Da ultimo, si deve rendere noto come in una recente sentenza di legittimità, la Corte di Cassazione
85
abbia ritenuto che “in tema di bancarotta fraudolenta prefallimentare, la dichiarazione di fallimento, ponendosi come evento estraneo all’offesa tipica e alla sfera di volizione dell’agente, costituisce una condizione obiettiva di punibilità, che circoscrive l’area di illiceità penale alle sole ipotesi nelle quali, alle condotte del debitore, di per sé offensive degli interessi dei creditori, segua la dichiarazione di fallimento” (Cass. Pen., sez.
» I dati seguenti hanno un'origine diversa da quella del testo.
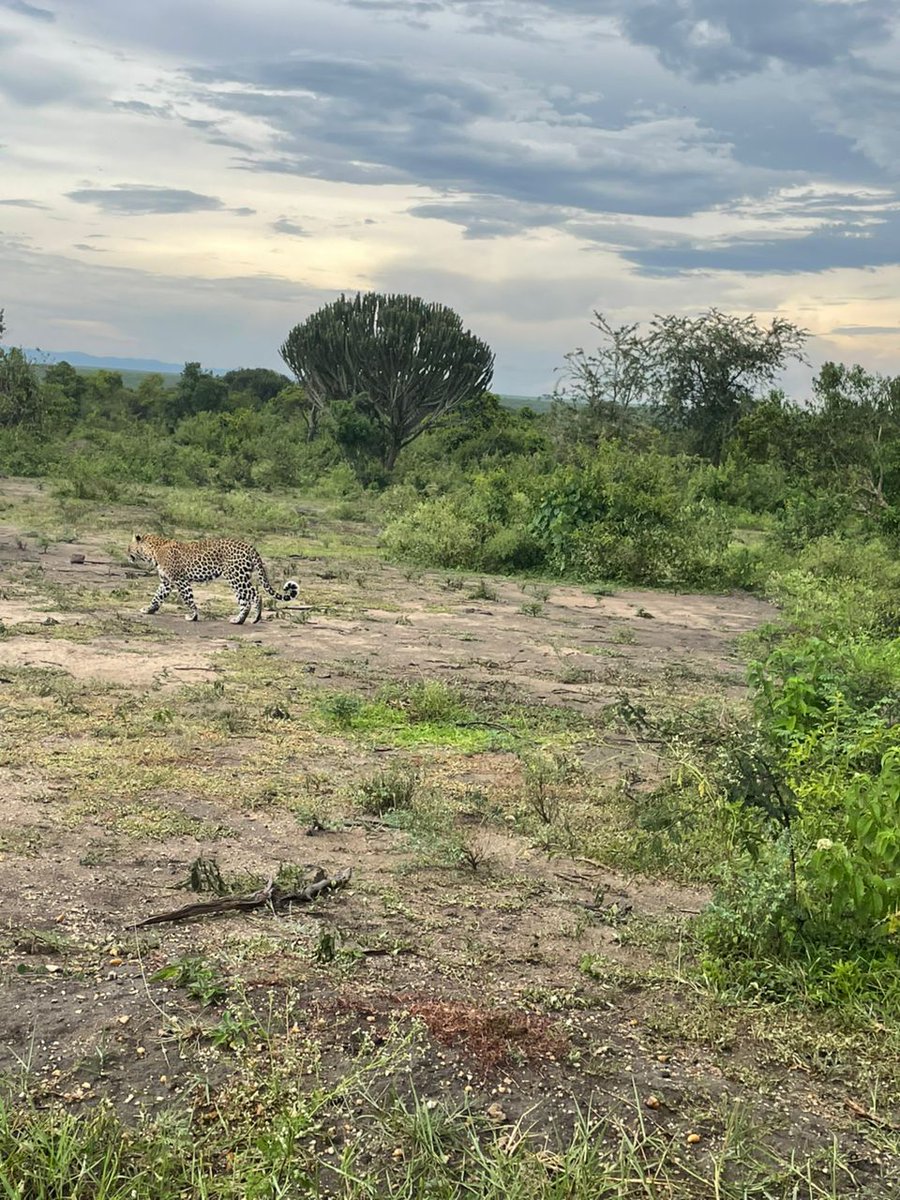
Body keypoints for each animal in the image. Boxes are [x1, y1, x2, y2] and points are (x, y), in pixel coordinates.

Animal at [128, 533, 299, 625]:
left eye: (129, 548)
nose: (127, 554)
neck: (153, 551)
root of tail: (250, 546)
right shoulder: (167, 582)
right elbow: (157, 596)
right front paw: (149, 609)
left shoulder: (181, 580)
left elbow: (188, 599)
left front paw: (193, 616)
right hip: (238, 578)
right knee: (245, 601)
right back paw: (238, 620)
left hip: (236, 577)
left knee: (256, 595)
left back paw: (255, 618)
V, 22.03.2017, n. 13910).
In virtù di quanto riportato e nonostante l’ultimo cambio di rotta della Suprema Corte, non vi è chi non veda come, aderendo alla tesi maggioritaria che qualifica la sentenza dichiarativa di fallimento come evento del reato di bancarotta fraudolenta prefallimentare, si potrà impugnare la sentenza di condanna emessa nei confronti di Sempronio, rilevando l’assenza dell’elemento soggettivo del dolo con riferimento al fallimento della sua azienda.
Ininfluente risulta, invece, la chiarita distinzione nell’inquadramento della sentenza dichiarativa di fallimento ai fini dell’eventuale prescrizione del reato: sia nel caso che si consideri evento sia che la si interpreti come condizione obiettiva di punibilità, il termine di prescrizione di dodici anni e mezzo inizia a decorrere dalla sua pronuncia, avvenuta in data 15 febbraio 2010.
In conclusione, si consiglia a Sempronio di procedere con l’appello avverso la suddetta sentenza penale di condanna.
86 TRACCIA PARERE N. 20
Mevio, legale rappresentante della società Beta Srl, proprietaria di una conceria sita nella provincia di Pisa, per non pagare gli elevati costi di smaltimento dei liquami industriali derivanti dal trattamento delle pelli, nel corso del 2014 decideva di sversarli illegalmente nel torrente adiacente allo stabilimento.
Nel 2017, nell’ambito di controlli disposti dall’ARPA Toscana sulla qualità delle acque regionali, veniva accertata la contaminazione irreversibile delle acque di tutta la zona nel raggio di 50 km dallo stabilimento della Beta Srl e venivano disposti accertamenti che riconducevano l’esteso disastro alla condotta della società.
A seguito di processo penale, Mevio in data 10 ottobre 2018 veniva condannato dal Tribunale di Pisa per il reato previsto e punito dall’art. 452 quater, comma 1 n. 3) c.p..
Mevio si rivolge al vostro studio legale, rappresentandovi che le uniche condotte di sversamento poste in essere dalla sua società erano circoscritte all’anno 2014, dal momento che a partire dal 2015 aveva affidato il trattamento dei liquami ad una ditta specializzata.
Il candidato, assunte le vesti di legale di Mevio, rediga parere legale motivato sulla vicenda.